One of the many reasons for visiting Umbria also undoubtedly includes the region’s impressive culinary heritage, and one of the finest local delicacies is certainly the truffle, which comes in many varieties.
Overall there are approximately 10 regional varieties, from the black or Norcia truffle, to the white truffle, and even the summer black truffle.
Let’s have a look at Umbrian truffles, at least the best-known varieties.
BLACK TRUFFLE OF NORCIA
The black truffle, or the truffle of Norcia, is certainly the best known and is plentiful in Umbria.
It is in season from November to March and is particularly common in the Valnerina area, but also in the hills of Trevi and Mount Subasio.
They measure between two and eight centimetres. The outer layer is black and rough, while the pulp ranges from black to purple with very fine white veins.

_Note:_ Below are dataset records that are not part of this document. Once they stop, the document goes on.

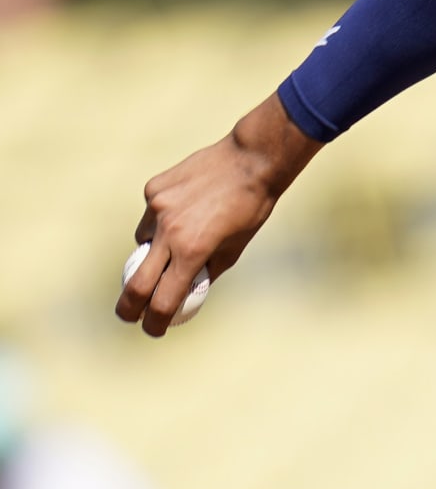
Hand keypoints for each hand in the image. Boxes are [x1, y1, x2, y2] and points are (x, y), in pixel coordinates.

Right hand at [116, 92, 320, 335]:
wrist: (252, 158)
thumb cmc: (252, 206)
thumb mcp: (236, 246)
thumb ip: (208, 270)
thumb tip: (187, 291)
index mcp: (193, 251)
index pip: (163, 301)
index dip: (156, 322)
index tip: (154, 329)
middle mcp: (169, 231)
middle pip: (136, 283)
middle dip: (129, 306)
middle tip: (129, 315)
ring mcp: (157, 208)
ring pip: (142, 242)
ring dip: (153, 250)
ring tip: (183, 233)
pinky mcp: (153, 188)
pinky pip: (149, 214)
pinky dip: (160, 218)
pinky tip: (184, 205)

It is highly appreciated in the kitchen for its intense fragrance and its highly unique and unmistakeable flavour.
WHITE TRUFFLE OF UMBRIA
The white truffle of Umbria is also particularly fine and rarer than the black variety.
It is harvested from October to December or January and grows in the Upper Tiber Valley and in the areas of Gubbio and Orvieto.
It can even grow quite big, the colour of the outer layer ranges from white to yellow. The inside is more of a nut colour, with a strong fragrance and equally intense flavour.
To fully enjoy it, it must be used raw, possibly in shavings over the dishes it is enhancing.
SUMMER BLACK TRUFFLE
Among the varieties of Umbrian truffle, the summer black truffle is considered to be lower quality, yet very common and widely used to flavour cheeses and cold cuts or to prepare tasty sauces.
It is harvested mainly in the summer, but also in the fall.
The outer layer is rough, black with shades of brown, inside it ranges from brown to nut colour with a light shade of very fine veins.